“I truly felt a strange belonging and familiarity to the city” – Miriam Innes.
It has been said that the city is the greatest invention of the human race. It marks our presence on the planet in an emphatic, unambiguous way. Cities are vast concentrations of humanity that not only mark out the technological and industrial centres of our civilization but, by their very nature, they create a border space between ourselves and the rest of the natural world. The light of cities can be seen from space, shining out into the blackness of the stellar void, announcing our attachment to this place, the Earth.

The city also inhabits our dreams and memories. Our conceptions of the past and of the future are marked by imaginingg how the city was, or could well be, while in the present, we associate particular cities with specific connotations and emotional resonances; a city of light, a city of romance, a city of danger. These are global cities with well-known qualities and attitudes, even to those who have never visited them.
Among those global centres, New York City is imbued with a vast range of associations, some because of its history and rich culture, but many more because of its location at the centre of a galaxy of fictions in art, in cinema and television and in music. In this way, New York exists as much as an idea as it does as a physical place.

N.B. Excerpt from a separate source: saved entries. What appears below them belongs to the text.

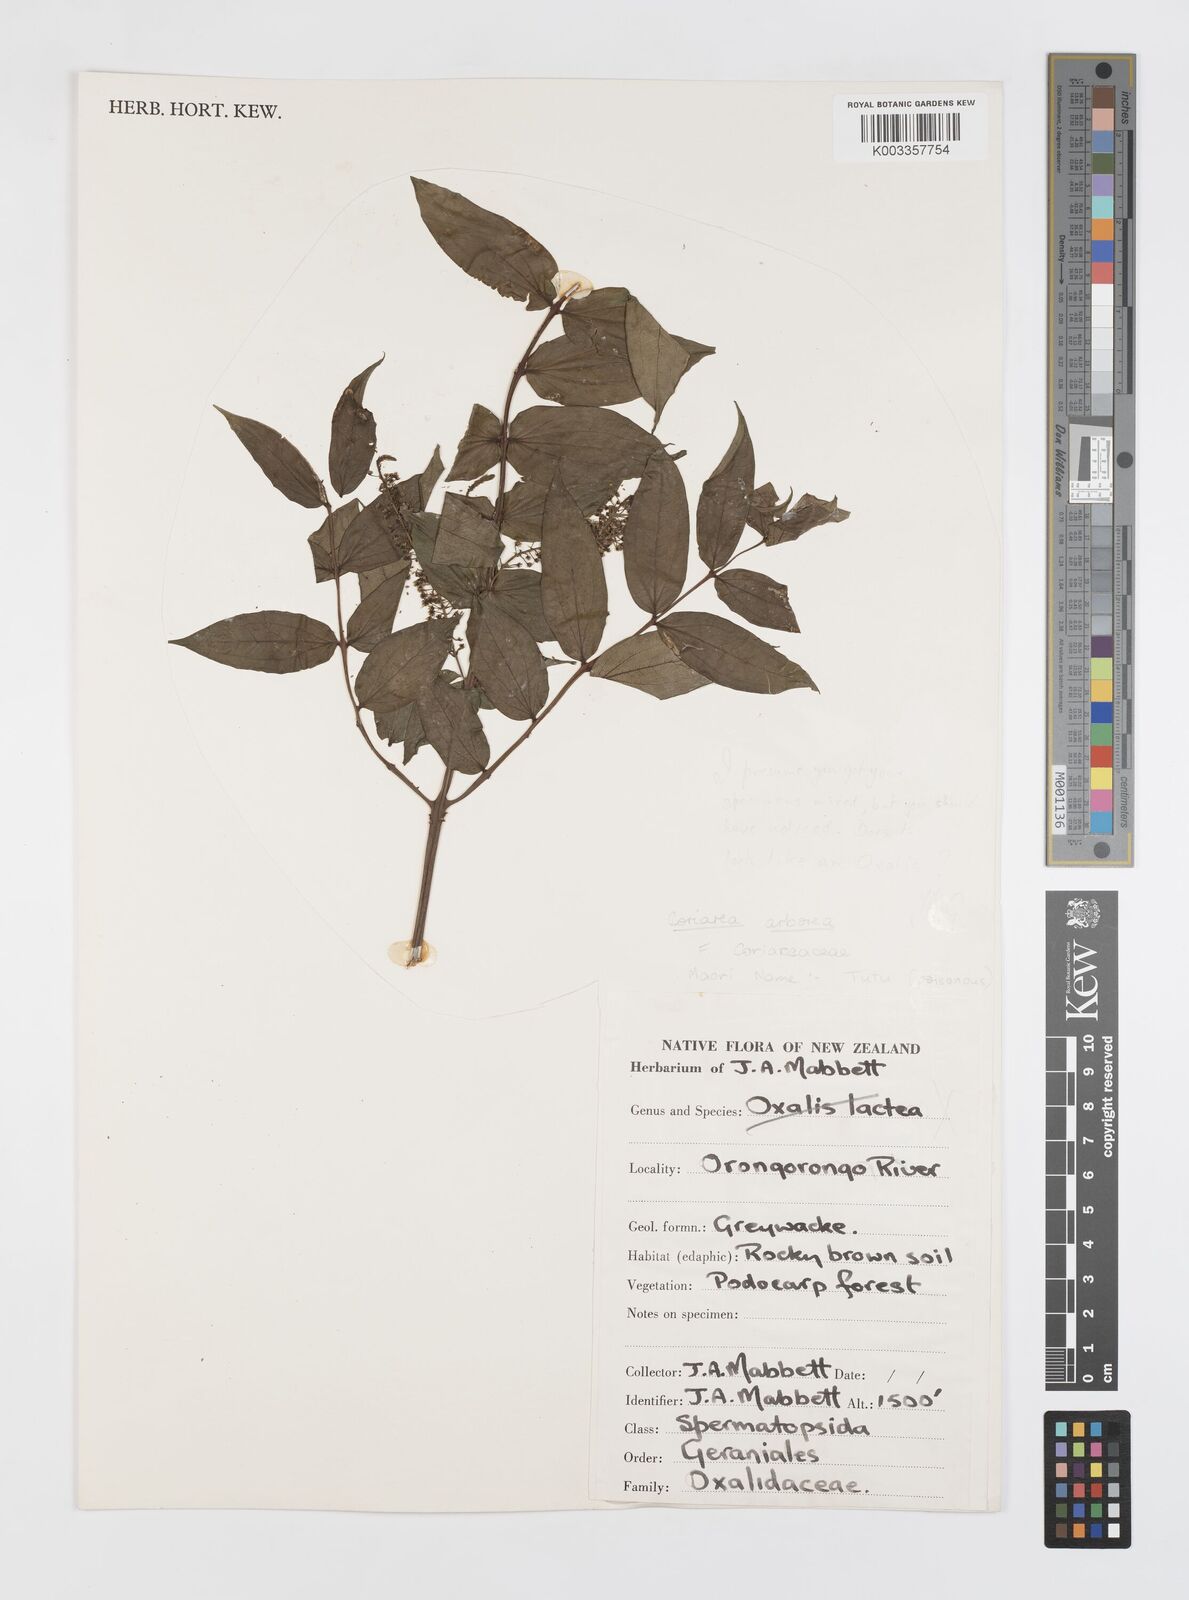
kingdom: Plantae
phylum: Tracheophyta
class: Magnoliopsida
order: Cucurbitales
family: Coriariaceae
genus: Coriaria
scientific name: Coriaria arborea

Miriam Innes is an artist whose work has long explored the energy of the idea of the city, and specifically New York, with its dense urban landscapes of interconnected buildings, layered by age and culture, topped off by the crenelated profile of its high rise. Innes captures the essence of the city, its dynamic perspectives and receding spaces.
Innes’s work results from her first-hand experiences, but the work itself has been created in places far afield from New York City: in Logan in Queensland, Australia, and at Innes’s studio in Abu Dhabi. What the artist has found however is that there’s a sense of deep connection between the subject of her drawings and her audience. This understanding of New York as an idea, as much as an actual place, was a communal connection that produced a sense of sharing, a kind of collective dream space amplified by the city’s familiar image in popular culture, but more significantly, serving as a connective point for collective experience and imagination.
The lifetime of the city space can be measured by millennia – the world’s oldest cities are 11 to 13 thousand years old. While they morph and change through the ages, their continuity is a central part of our claim to permanence as a species. Artists of the past imagined the passing of humanity as a neo-Romantic graveyard, a place marked by ruins and desolation. In Innes’s exquisite drawings, the city is celebrated as a place that exists not only in the present moment, but also as eternal in our imaginations.
Published for Miriam Innes, New York Rambling, Logan Art Gallery, January – March 2020.